France/fraude fiscale: décision le 15 mai pour l'ex-ministre Cahuzac

La cour d'appel de Paris rendra sa décision le 15 mai concernant l'ancien ministre du Budget Jérôme Cahuzac, condamné en première instance à trois ans de prison ferme pour fraude fiscale et blanchiment.

"Cahuzac en prison, ce n'est pas une décision de justice", a plaidé mercredi son avocat Eric Dupond-Moretti, proposant même "d'alourdir la peine" en augmentant la partie avec sursis mais de ne pas envoyer "en taule" l'ancien chirurgien, qui fut ministre de mai 2012 à mars 2013, sous la présidence du socialiste François Hollande (2012-2017).

La veille, l'avocat général avait requis la "confirmation" de la condamnation de 2016 à trois ans de prison et cinq ans d'inéligibilité contre l'ancien responsable qui avait menti sur l'existence d'un compte caché à l'étranger.

Cette faute avait "durement rompu l'équilibre social", selon l'accusation, et engendré un scandale qui avait ébranlé le gouvernement et abouti à la création de nouveaux outils contre l'évasion fiscale et la corruption.

"La prison, c'est quand il n'y a aucune autre solution", a martelé l'avocat de Jérôme Cahuzac, demandant aux juges d'appel de se distinguer de la "vindicte" qui cherche à la fois des héros et des boucs-émissaires pour "incarner le mal absolu".

Il a décrit un homme "prisonnier de son mensonge", qui "n'a pas envie que tout s'écroule". Aujourd'hui un homme seul, qui vit reclus en Corse, île méditerranéenne, et qui a dit son "regret".

"Je ne demande pas la lune. Je suggère même d'aggraver la peine, mais je vous supplie de ne pas l'envoyer en prison", a-t-il insisté.

Une confirmation du jugement enverrait Jérôme Cahuzac, 65 ans, derrière les barreaux. Alors qu'une peine égale ou inférieure à deux ans d'emprisonnement ouvrirait la possibilité d'un aménagement de peine.

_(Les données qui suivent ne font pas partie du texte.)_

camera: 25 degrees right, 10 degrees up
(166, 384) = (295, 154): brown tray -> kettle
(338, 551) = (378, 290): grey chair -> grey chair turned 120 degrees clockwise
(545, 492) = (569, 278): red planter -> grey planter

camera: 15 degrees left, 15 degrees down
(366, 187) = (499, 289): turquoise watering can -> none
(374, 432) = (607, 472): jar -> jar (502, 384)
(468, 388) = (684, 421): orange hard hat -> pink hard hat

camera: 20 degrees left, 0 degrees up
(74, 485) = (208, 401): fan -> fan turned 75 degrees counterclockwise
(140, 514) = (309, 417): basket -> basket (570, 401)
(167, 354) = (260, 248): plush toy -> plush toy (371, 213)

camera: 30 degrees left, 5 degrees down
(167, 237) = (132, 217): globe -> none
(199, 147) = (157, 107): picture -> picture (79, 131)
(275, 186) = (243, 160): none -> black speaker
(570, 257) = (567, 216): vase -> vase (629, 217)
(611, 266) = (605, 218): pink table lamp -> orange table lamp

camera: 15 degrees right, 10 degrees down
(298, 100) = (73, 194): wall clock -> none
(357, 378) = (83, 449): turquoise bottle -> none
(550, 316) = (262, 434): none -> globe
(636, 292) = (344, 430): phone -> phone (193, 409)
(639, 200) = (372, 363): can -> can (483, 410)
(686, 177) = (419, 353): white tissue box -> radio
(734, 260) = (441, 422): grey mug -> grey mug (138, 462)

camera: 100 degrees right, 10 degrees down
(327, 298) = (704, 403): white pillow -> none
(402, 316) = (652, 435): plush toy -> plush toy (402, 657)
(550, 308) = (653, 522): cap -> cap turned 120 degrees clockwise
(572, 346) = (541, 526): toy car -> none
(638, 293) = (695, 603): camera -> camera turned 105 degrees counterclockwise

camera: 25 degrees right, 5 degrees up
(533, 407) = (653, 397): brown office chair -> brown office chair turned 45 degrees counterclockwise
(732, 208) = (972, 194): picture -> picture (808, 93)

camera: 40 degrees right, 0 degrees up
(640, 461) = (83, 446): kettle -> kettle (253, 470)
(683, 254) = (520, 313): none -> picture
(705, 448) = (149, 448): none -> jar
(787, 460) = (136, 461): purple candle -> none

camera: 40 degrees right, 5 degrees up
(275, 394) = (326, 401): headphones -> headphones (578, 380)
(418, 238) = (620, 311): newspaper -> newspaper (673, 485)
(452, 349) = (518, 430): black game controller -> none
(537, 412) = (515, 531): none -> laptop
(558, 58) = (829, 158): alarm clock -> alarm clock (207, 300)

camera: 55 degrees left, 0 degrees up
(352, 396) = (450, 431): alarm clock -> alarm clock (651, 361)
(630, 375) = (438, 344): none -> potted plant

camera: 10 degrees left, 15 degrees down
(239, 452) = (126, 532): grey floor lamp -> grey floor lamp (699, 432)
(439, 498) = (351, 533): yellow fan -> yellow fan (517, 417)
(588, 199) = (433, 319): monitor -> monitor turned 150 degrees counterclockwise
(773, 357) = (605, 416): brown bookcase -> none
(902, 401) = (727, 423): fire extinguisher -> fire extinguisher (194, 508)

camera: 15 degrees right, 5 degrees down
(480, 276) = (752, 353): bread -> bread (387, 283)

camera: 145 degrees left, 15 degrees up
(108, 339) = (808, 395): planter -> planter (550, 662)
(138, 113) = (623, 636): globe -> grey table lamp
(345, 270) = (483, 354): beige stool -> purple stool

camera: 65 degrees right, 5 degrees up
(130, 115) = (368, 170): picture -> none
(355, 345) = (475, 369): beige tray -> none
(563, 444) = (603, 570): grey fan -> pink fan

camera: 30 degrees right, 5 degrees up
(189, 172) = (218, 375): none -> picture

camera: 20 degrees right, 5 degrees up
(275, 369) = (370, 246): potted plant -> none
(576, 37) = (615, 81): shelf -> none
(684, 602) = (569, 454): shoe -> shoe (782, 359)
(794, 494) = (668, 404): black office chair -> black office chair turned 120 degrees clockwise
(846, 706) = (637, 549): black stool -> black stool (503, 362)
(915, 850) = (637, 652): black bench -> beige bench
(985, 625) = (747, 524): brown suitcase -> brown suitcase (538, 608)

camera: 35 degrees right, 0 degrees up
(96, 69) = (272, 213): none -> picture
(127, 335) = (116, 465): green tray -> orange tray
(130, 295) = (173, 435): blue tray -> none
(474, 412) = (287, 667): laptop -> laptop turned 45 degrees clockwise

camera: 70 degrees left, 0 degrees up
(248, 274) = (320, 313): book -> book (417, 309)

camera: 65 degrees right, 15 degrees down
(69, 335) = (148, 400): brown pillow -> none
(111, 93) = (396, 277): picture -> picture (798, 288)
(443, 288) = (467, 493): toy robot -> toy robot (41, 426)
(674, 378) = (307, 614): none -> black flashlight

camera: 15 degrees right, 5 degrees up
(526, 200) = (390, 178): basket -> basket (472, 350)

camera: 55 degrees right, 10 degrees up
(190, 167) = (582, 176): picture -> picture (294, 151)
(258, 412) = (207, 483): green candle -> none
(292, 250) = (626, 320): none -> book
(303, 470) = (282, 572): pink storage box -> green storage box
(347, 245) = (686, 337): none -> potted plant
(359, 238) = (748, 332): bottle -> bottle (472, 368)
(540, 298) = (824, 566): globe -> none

Pourfendeur de la fraude fiscale lorsqu'il était au gouvernement, Jérôme Cahuzac avait menti pendant des mois à ses proches, aux parlementaires, aux médias, niant les accusations "les yeux dans les yeux", avant d'avouer en avril 2013 l'existence d'un compte dissimulé à l'étranger: 600.000 euros en Suisse, transférés à Singapour en 2009 via des sociétés offshore.